To wit: Before his firm agreed to cooperate, one CIBC worker "emphatically denied the allegation that (Enron CFO Andy) Fastow had ever made a guarantee" of profit on certain side deals, a vital part of the criminal charges, according to Skilling's appeal. After CIBC secured its deal, the worker refused to testify.
This technique, too, is bad news for mortgage and banking executives who may find themselves under indictment. Practices considered normal, if creative, business at mortgage and i-banks at the height of the subprime bubble may seem like criminal conspiracy in hindsight to unindicted witnesses eager to escape their own charges.
When Juries Prejudge
From an honest businessman's perspective, the most worrisome thing about the Enron case was the jurors' unconcealed prejudice.
One juror wrote on a pretrial questionnaire: "I think (Skilling and Lay) probably knew they were breaking the law." Another wrote that the "collapse was due to greed and mismanagement." A third said "pure greed" motivated all CEOs and that "some get caught and some don't."
If anything, prejudices will run even higher in the mortgage trials: Whether a juror lost substantial equity in a home due to falling prices or lost his home altogether, it's likely he'll be looking for someone to blame.

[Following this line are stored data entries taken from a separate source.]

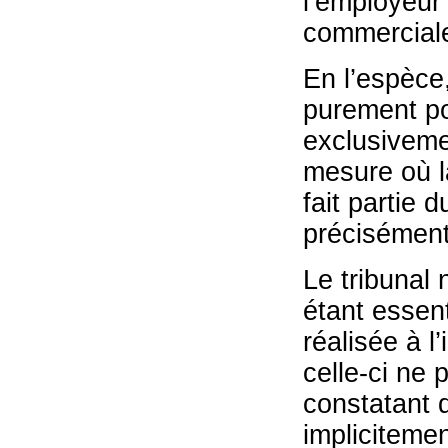
l’employeur 
commerciale 
En l’espèce,
purement po
exclusiveme
mesure où la
fait partie
précisément
Le tribunal 
étant essent
réalisée à l
celle-ci ne
constatant d
implicitemen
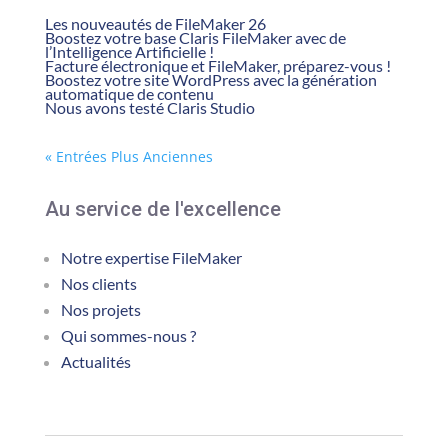
Les nouveautés de FileMaker 26
Boostez votre base Claris FileMaker avec de
l’Intelligence Artificielle !
Facture électronique et FileMaker, préparez-vous !
Boostez votre site WordPress avec la génération
automatique de contenu
Nous avons testé Claris Studio
« Entrées Plus Anciennes
Au service de l'excellence
Notre expertise FileMaker
Nos clients
Nos projets
Qui sommes-nous ?
Actualités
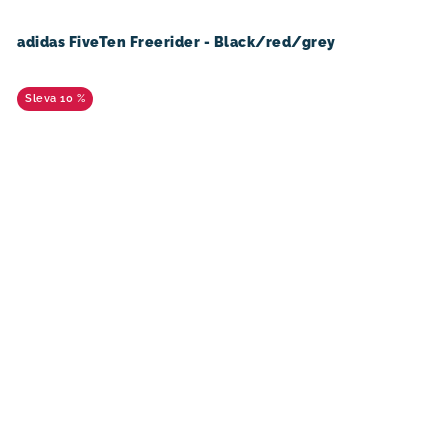
adidas FiveTen Freerider - Black/red/grey
10 %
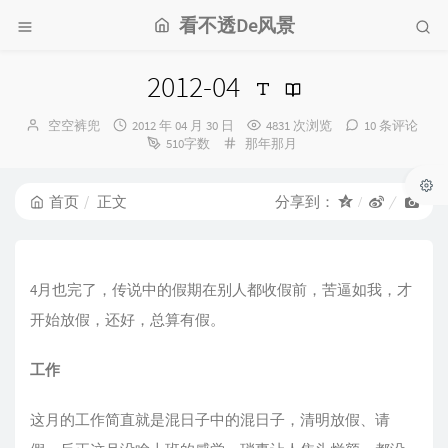
看不透De风景
2012-04
博
发
空空裤兜
2012 年 04 月 30 日
4831 次浏览
10 条评论
主：
布
分
510字数
那年那月
时
类：
间：
首页
正文
分享到：
4月也完了，传说中的假期在别人都收假前，苦逼如我，才
开始放假，还好，总算有假。
工作
这月的工作简直就是混日子中的混日子，清明放假、请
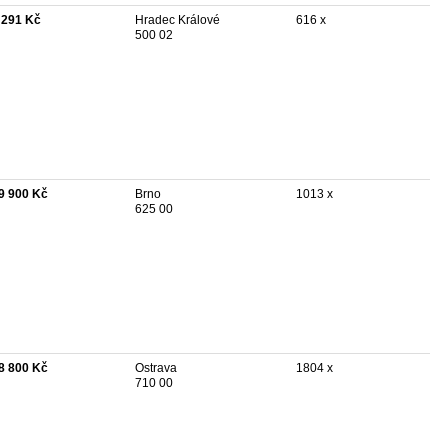
 291 Kč
Hradec Králové
616 x
500 02
9 900 Kč
Brno
1013 x
625 00
8 800 Kč
Ostrava
1804 x
710 00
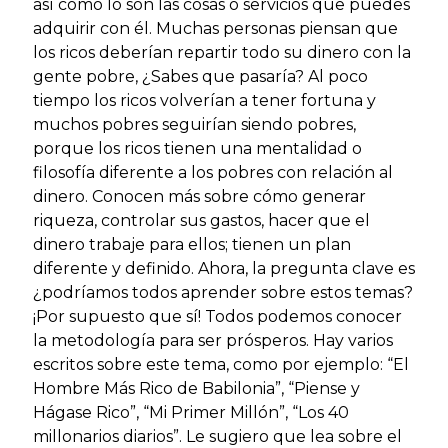
así como lo son las cosas o servicios que puedes
adquirir con él. Muchas personas piensan que
los ricos deberían repartir todo su dinero con la
gente pobre, ¿Sabes que pasaría? Al poco
tiempo los ricos volverían a tener fortuna y
muchos pobres seguirían siendo pobres,
porque los ricos tienen una mentalidad o
filosofía diferente a los pobres con relación al
dinero. Conocen más sobre cómo generar
riqueza, controlar sus gastos, hacer que el
dinero trabaje para ellos; tienen un plan
diferente y definido. Ahora, la pregunta clave es
¿podríamos todos aprender sobre estos temas?
¡Por supuesto que sí! Todos podemos conocer
la metodología para ser prósperos. Hay varios
escritos sobre este tema, como por ejemplo: “El
Hombre Más Rico de Babilonia”, “Piense y
Hágase Rico”, “Mi Primer Millón”, “Los 40
millonarios diarios”. Le sugiero que lea sobre el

Enron's remedy, SarbOx, makes things scarier still. It requires that top executives of publicly traded companies and their outside auditors carefully analyze and report on their "internal controls" to ensure that a new Enron doesn't happen on their watch.

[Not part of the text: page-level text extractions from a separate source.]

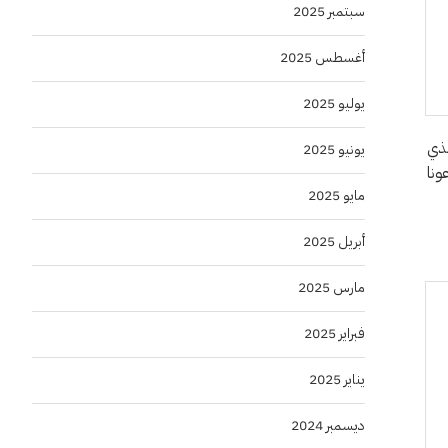
سبتمبر 2025
أغسطس 2025
يوليو 2025
لذي
يونيو 2025
ونا
مايو 2025
أبريل 2025
مارس 2025
فبراير 2025
يناير 2025
ديسمبر 2024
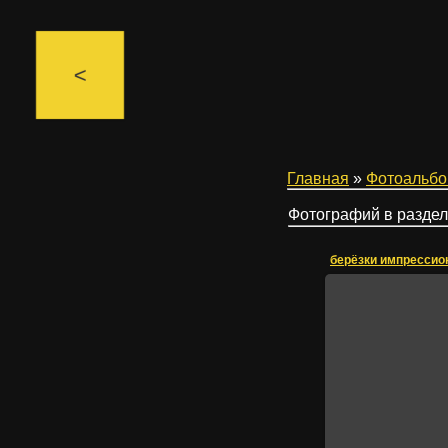
<
Главная
»
Фотоальб
Фотографий в разде
берёзки импрессио
Те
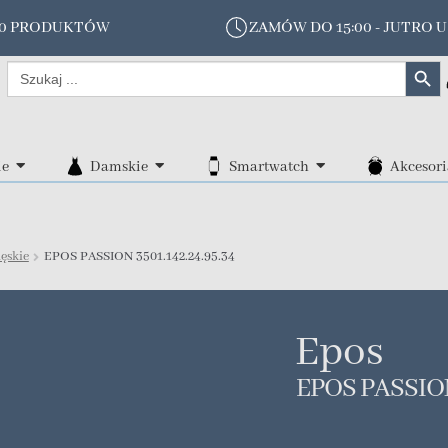
00 PRODUKTÓW
ZAMÓW DO 15:00 - JUTRO U
Search Butt
Search
for:
ie
Damskie
Smartwatch
Akcesori
ęskie
EPOS PASSION 3501.142.24.95.34
Epos
EPOS PASSION 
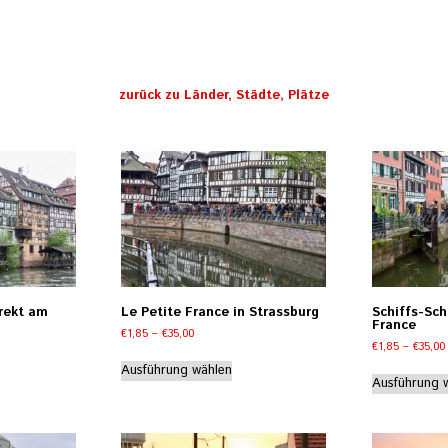
zurück zu Länder, Städte, Plätze
irekt am
Le Petite France in Strassburg
Schiffs-Sch
France
Preisspanne:
€
1,85
–
€
35,00
e:
€
1,85
–
€
35,00
€1,85
Dieses
bis
eses
Ausführung wählen
Produkt
Ausführung 
€35,00
odukt
weist
st
mehrere
hrere
Varianten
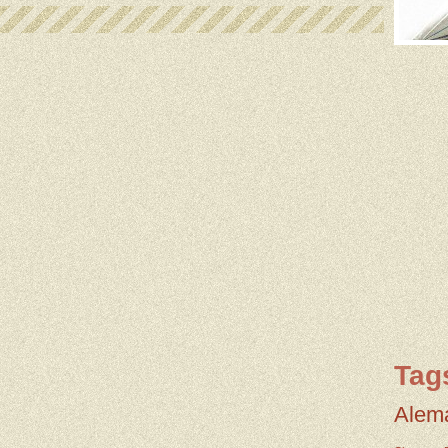
Tag
Alem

Another requirement calls on CEOs and CFOs to attest to their financial disclosures' veracity. The potential criminal penalty for "willfully" signing off on statements that are less than "fairly representative," notes UCLA law professor Stephen Bainbridge, is a 20-year prison sentence.
The most recent round of spectacular business misjudgments raises the question of what happens, in the SarbOx era, when a CEO misses a warning sign in his company that later becomes painfully obvious.

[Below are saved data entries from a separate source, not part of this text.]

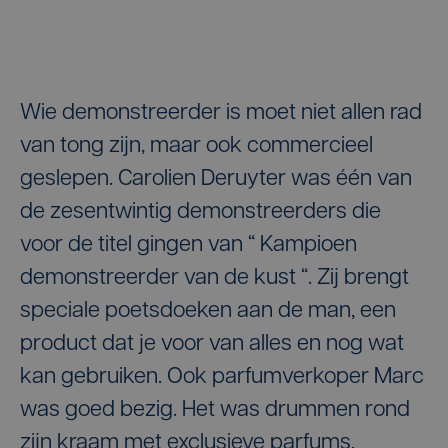
Wie demonstreerder is moet niet allen rad
van tong zijn, maar ook commercieel
geslepen. Carolien Deruyter was één van
de zesentwintig demonstreerders die
voor de titel gingen van “ Kampioen
demonstreerder van de kust “. Zij brengt
speciale poetsdoeken aan de man, een
product dat je voor van alles en nog wat
kan gebruiken. Ook parfumverkoper Marc
was goed bezig. Het was drummen rond
zijn kraam met exclusieve parfums.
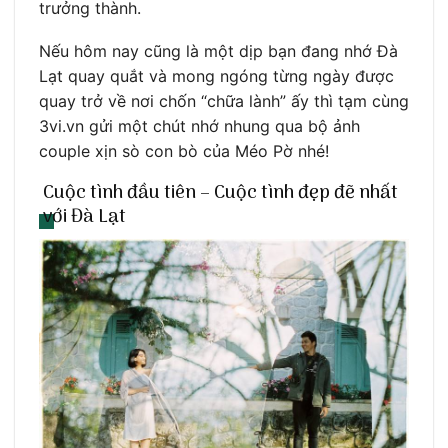
trưởng thành.
Nếu hôm nay cũng là một dịp bạn đang nhớ Đà
Lạt quay quắt và mong ngóng từng ngày được
quay trở về nơi chốn “chữa lành” ấy thì tạm cùng
3vi.vn gửi một chút nhớ nhung qua bộ ảnh
couple xịn sò con bò của Méo Pờ nhé!
Cuộc tình đầu tiên – Cuộc tình đẹp đẽ nhất
với Đà Lạt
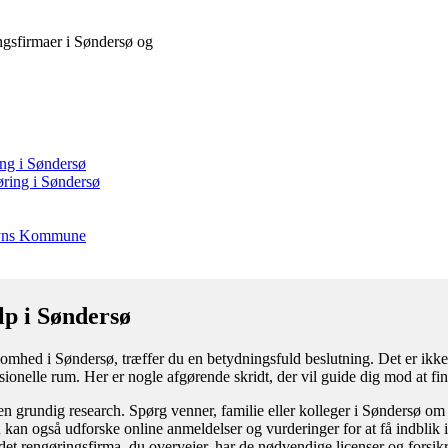
ringsfirmaer i Søndersø og
ing i Søndersø
øring i Søndersø
dfyns Kommune
lp i Søndersø
somhed i Søndersø, træffer du en betydningsfuld beslutning. Det er ikke 
essionelle rum. Her er nogle afgørende skridt, der vil guide dig mod at fi
n grundig research. Spørg venner, familie eller kolleger i Søndersø om 
 kan også udforske online anmeldelser og vurderinger for at få indblik i
t det rengøringsfirma, du overvejer, har de nødvendige licenser og forsikr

Were banks' huge and unexpected mortgage losses the result of poor internal controls? Didn't the CEOs realize that their opaque models for structuring and valuing these securities were disastrously vulnerable to error? Or did the losses result from spectacular misjudgments—unavoidable in a free-market economy?
How a jury sees it in the hands of an ambitious prosecutor—both the feds and states are already investigating more than a dozen banks—may mean the difference between a ruined career or a prison sentence.
Similarly, while banks may have skirted or ignored regulations and law during the mortgage bubble, no company can clearly disclose every potential obligation and risk in every conceivable market condition. A juror who doesn't understand this context may have a hard time fairly determining what's fraud.
The worst thing about criminalizing what should often be civil regulatory matters is that it creates a false sense of security for investors.
Disclosure—even if it's slow and imperfect—is still the best protection, far better than prosecution, which comes only after investors lose money.
But perfect knowledge and disclosure of risk, and perfectly rational responses to available disclosure, aren't attainable.
Curb Our Enthusiasm
One partial solution in an imperfect world is for the government to put checks on a normally beneficial force: natural optimism. For retirement savings, the feds should revive a failed Enron-era proposal banning companies from letting employees invest more than 10% in their companies' stock.
Congress should also prohibit the owner of any independent 401(k) or IRA from investing more than 15% of retirement assets in one company or 20% in one industry. Investors could still do so elsewhere, but not with tax-favored retirement funds.
And Congress should continue to prevent people from using their 401(k) accounts to invest in their homes, despite suggestions that lifting the ban would prop up the housing market. Housing assets already make up too large a percentage of Americans' savings.
As the economy heads into a possible downturn, calls will grow for prosecutions. But no government punishment will stop companies and markets from being imperfect collections of fallible human beings.